Jean Ferré, le "Sarrasin converti "
L'abbaye de
Conques entretenait des relations suivies, dès le XIe
siècle, donc avant la première croisade, avec les pays d'Orient
: Syrie, Jérusalem, Constantinople, comme le rapportent de nombreuses
citations du Livre des Miracles (Cf. A. Bouillet et L. Servières,
Sainte Foy vierge et martyre, p. 98 et 601).
L'exemplum (ou récit édifiant) le plus explicite est celui qui met en scène un
« païen Sarrasin » originaire
de Syrie, fait prisonnier « près de Damas
par ses compatriotes », mais qui fut miraculeusement libéré
par sainte Foy, après qu'un autre prisonnier « aquitain
venu combattre les infidèles » lui en eut révélé
le pouvoir. En reconnaissance, il se convertit et se rendit auprès
du « frère Robert, titulaire du prieuré
[qui dépendait de Conques, près des rives de l'Euphrate]
». Après s'être fait baptiser, il entra dans
les ordres monastiques sous le nom de frère Jean Ferré,
entreprit « le voyage à Jérusalem »,
puis se rendit à Constantinople auprès de l'empereur Michel,
pour terminer son périple à Conques, où
« il offrit son cilice en ex-voto ».
(N.B. : le nom même de ce Frère miraculeusement libéré (Ferré ou Ferret, Joan Ferrat en langue d'oc), suggère qu'il s'agit d'un prisonnier libéré de ses fers. Cela nous rappelle que les moines de l'abbaye Sainte-Foy de Conques s'étaient fait une spécialité dans le rachat des prisonniers, otages ou rançonnés, grâce aux oboles versées par les pèlerins en dévotion à sainte Foy, réputée efficace pour la libération des captifs, comme les fers des grilles du chœur l'attestent.)
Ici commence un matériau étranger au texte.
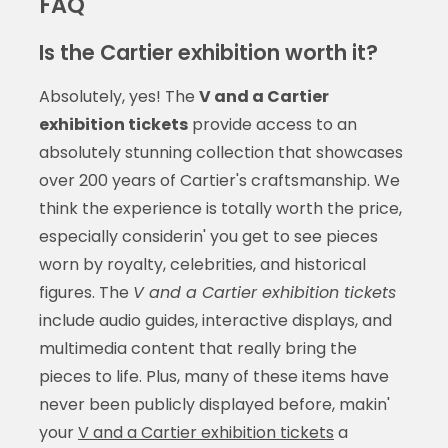
FAQ
Is the Cartier exhibition worth it?
Absolutely, yes! The
V and a Cartier
exhibition tickets
provide access to an
absolutely stunning collection that showcases
over 200 years of Cartier's craftsmanship. We
think the experience is totally worth the price,
especially considerin' you get to see pieces
worn by royalty, celebrities, and historical
figures. The
V and a Cartier exhibition tickets
include audio guides, interactive displays, and
multimedia content that really bring the
pieces to life. Plus, many of these items have
never been publicly displayed before, makin'
your
V and a Cartier exhibition tickets
a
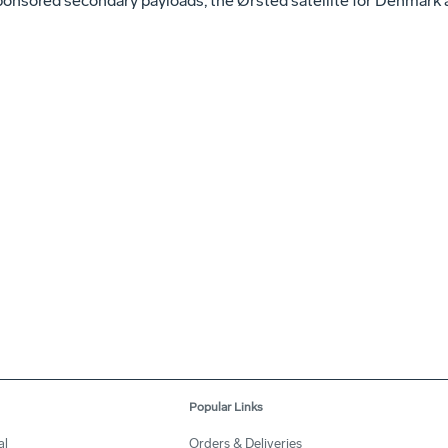
ored secondary payloads, the Ørsted satellite for Denmark a
Popular Links
al
Orders & Deliveries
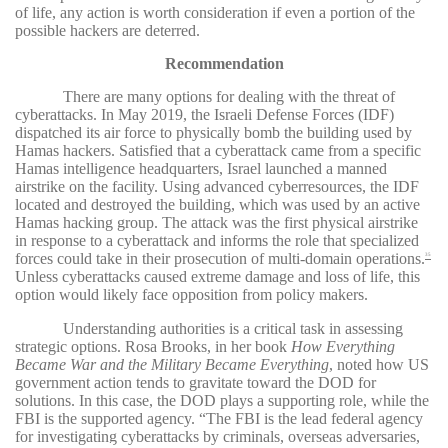
of life, any action is worth consideration if even a portion of the
possible hackers are deterred.
Recommendation
There are many options for dealing with the threat of
cyberattacks. In May 2019, the Israeli Defense Forces (IDF)
dispatched its air force to physically bomb the building used by
Hamas hackers. Satisfied that a cyberattack came from a specific
Hamas intelligence headquarters, Israel launched a manned
airstrike on the facility. Using advanced cyberresources, the IDF
located and destroyed the building, which was used by an active
Hamas hacking group. The attack was the first physical airstrike
in response to a cyberattack and informs the role that specialized
forces could take in their prosecution of multi-domain operations.
35
Unless cyberattacks caused extreme damage and loss of life, this
option would likely face opposition from policy makers.
Understanding authorities is a critical task in assessing
strategic options. Rosa Brooks, in her book
How Everything
Became War and the Military Became Everything
, noted how US
government action tends to gravitate toward the DOD for
solutions. In this case, the DOD plays a supporting role, while the
FBI is the supported agency. “The FBI is the lead federal agency
for investigating cyberattacks by criminals, overseas adversaries,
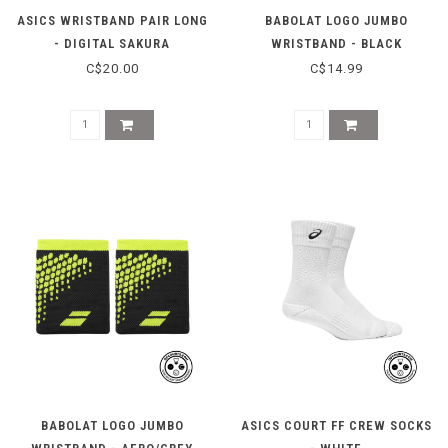
ASICS WRISTBAND PAIR LONG
BABOLAT LOGO JUMBO
- DIGITAL SAKURA
WRISTBAND - BLACK
C$20.00
C$14.99
BABOLAT LOGO JUMBO
ASICS COURT FF CREW SOCKS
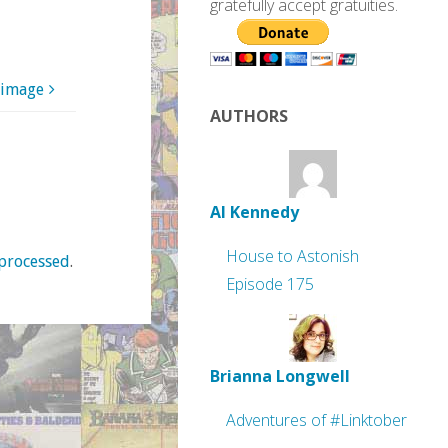
gratefully accept gratuities.
 image
AUTHORS
Al Kennedy
House to Astonish
processed
.
Episode 175
Brianna Longwell
Adventures of #Linktober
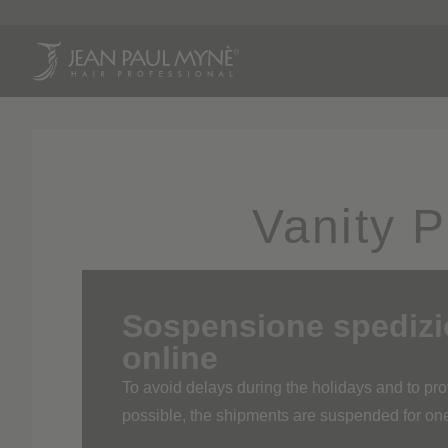
Pr
Vanity 
Sospensione spedizion
online
To avoid delays during the holidays and to p
possible, the shipments are suspended for o
The shipping service of the online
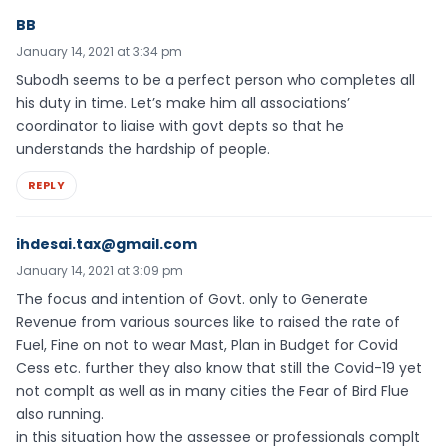
BB
January 14, 2021 at 3:34 pm
Subodh seems to be a perfect person who completes all
his duty in time. Let’s make him all associations’
coordinator to liaise with govt depts so that he
understands the hardship of people.
REPLY
ihdesai.tax@gmail.com
January 14, 2021 at 3:09 pm
The focus and intention of Govt. only to Generate
Revenue from various sources like to raised the rate of
Fuel, Fine on not to wear Mast, Plan in Budget for Covid
Cess etc. further they also know that still the Covid-19 yet
not complt as well as in many cities the Fear of Bird Flue
also running.
in this situation how the assessee or professionals complt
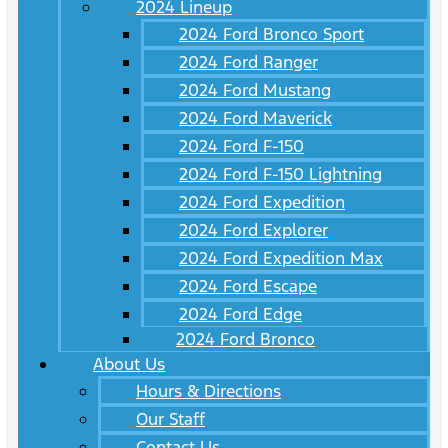
2024 Lineup
2024 Ford Bronco Sport
2024 Ford Ranger
2024 Ford Mustang
2024 Ford Maverick
2024 Ford F-150
2024 Ford F-150 Lightning
2024 Ford Expedition
2024 Ford Explorer
2024 Ford Expedition Max
2024 Ford Escape
2024 Ford Edge
2024 Ford Bronco
About Us
Hours & Directions
Our Staff
Contact Us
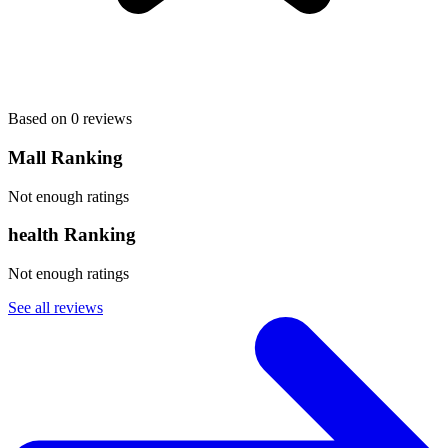
Based on 0 reviews
Mall Ranking
Not enough ratings
health Ranking
Not enough ratings
See all reviews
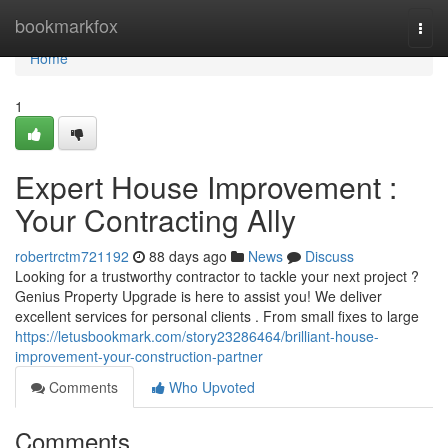
Home
bookmarkfox
Togg
navi
Home
1
Expert House Improvement :
Your Contracting Ally
robertrctm721192
88 days ago
News
Discuss
Looking for a trustworthy contractor to tackle your next project ?
Genius Property Upgrade is here to assist you! We deliver
excellent services for personal clients . From small fixes to large
https://letusbookmark.com/story23286464/brilliant-house-
improvement-your-construction-partner
Comments
Who Upvoted
Comments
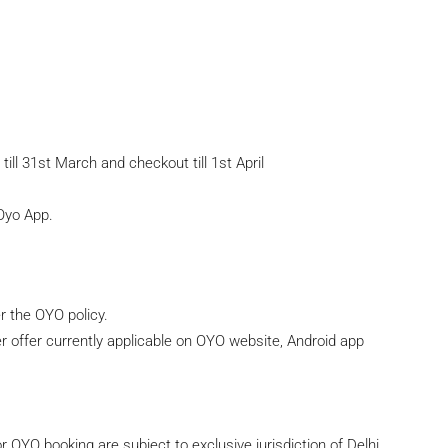
till 31st March and checkout till 1st April
 Oyo App.
r the OYO policy.
r offer currently applicable on OYO website, Android app
or OYO booking are subject to exclusive jurisdiction of Delhi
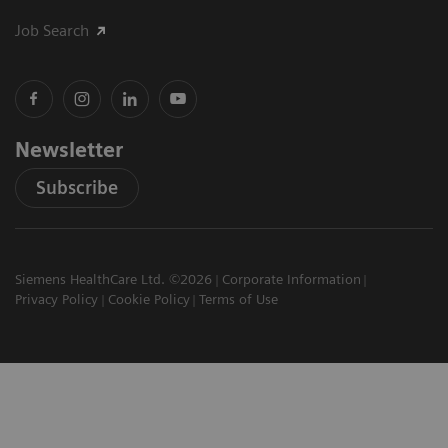
Job Search
Newsletter
Subscribe
Siemens HealthCare Ltd. ©2026
Corporate Information
Privacy Policy
Cookie Policy
Terms of Use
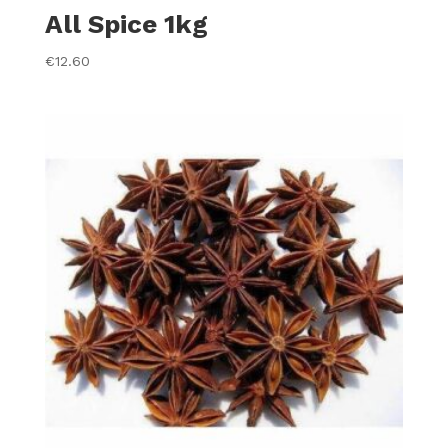
All Spice 1kg
€
12.60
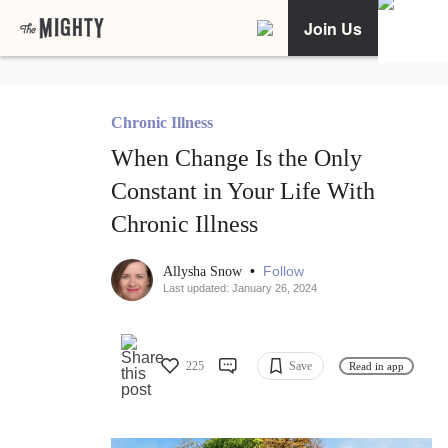
Join Us
Chronic Illness
When Change Is the Only
Constant in Your Life With
Chronic Illness
•
Follow
Allysha Snow
Last updated: January 26, 2024
225
Save
Read in app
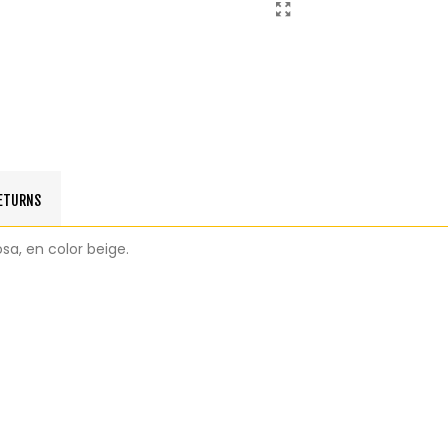
RETURNS
sa, en color beige.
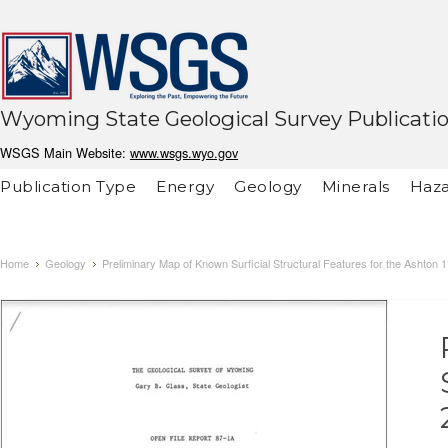
Wyoming State Geological Survey Publicati
WSGS Main Website:
www.wsgs.wyo.gov
Publication Type
Energy
Geology
Minerals
Haza
Home
Geology
Preliminary Map of Known Surficial Structural Features for the Ashton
Il est probable que ce "Sarrasin" ait été un Arabe chrétien (Maronite, Syriaque, Chaldéen, Copte..?.) capturé par ses compatriotes musulmans et libéré contre rançon.
A la lecture de ce récit tiré des
manuscrits de Sélestat et de Rodez, on comprend
qu'il y eut à Conques des frères bénédictins
arabophones capables de lire et de comprendre les inscriptions en caractères
coufiques fleuris, qui ne sont pas, comme d'aucuns ont pu le prétendre,
des « éléments purement décoratifs
» dont « les moines incultes ignoraient
la signification. »
Conques entretient aussi au XIIe
s. des rapports étroits avec la péninsule ibérique,
alors en pleine Reconquista, où des lettrés et certains
clercs connaissent l'arabe. (voir la chronique
de l'abbaye)
![]() Saint Jean Damascène, un autre Arabe chrétien de Damas célèbre du VIIe-VIIIe siècle. |
![]() L' écriture coufique, la plus ancienne forme de calligraphie arabe, est caractérisée par des lettres angulaires et des hampes allongées. Dans sa variante fleurie, elles sont en outre ornementées de fleurs, de feuilles et de palmes. Ce style était très en vogue entre le IXe et le XIIe siècles.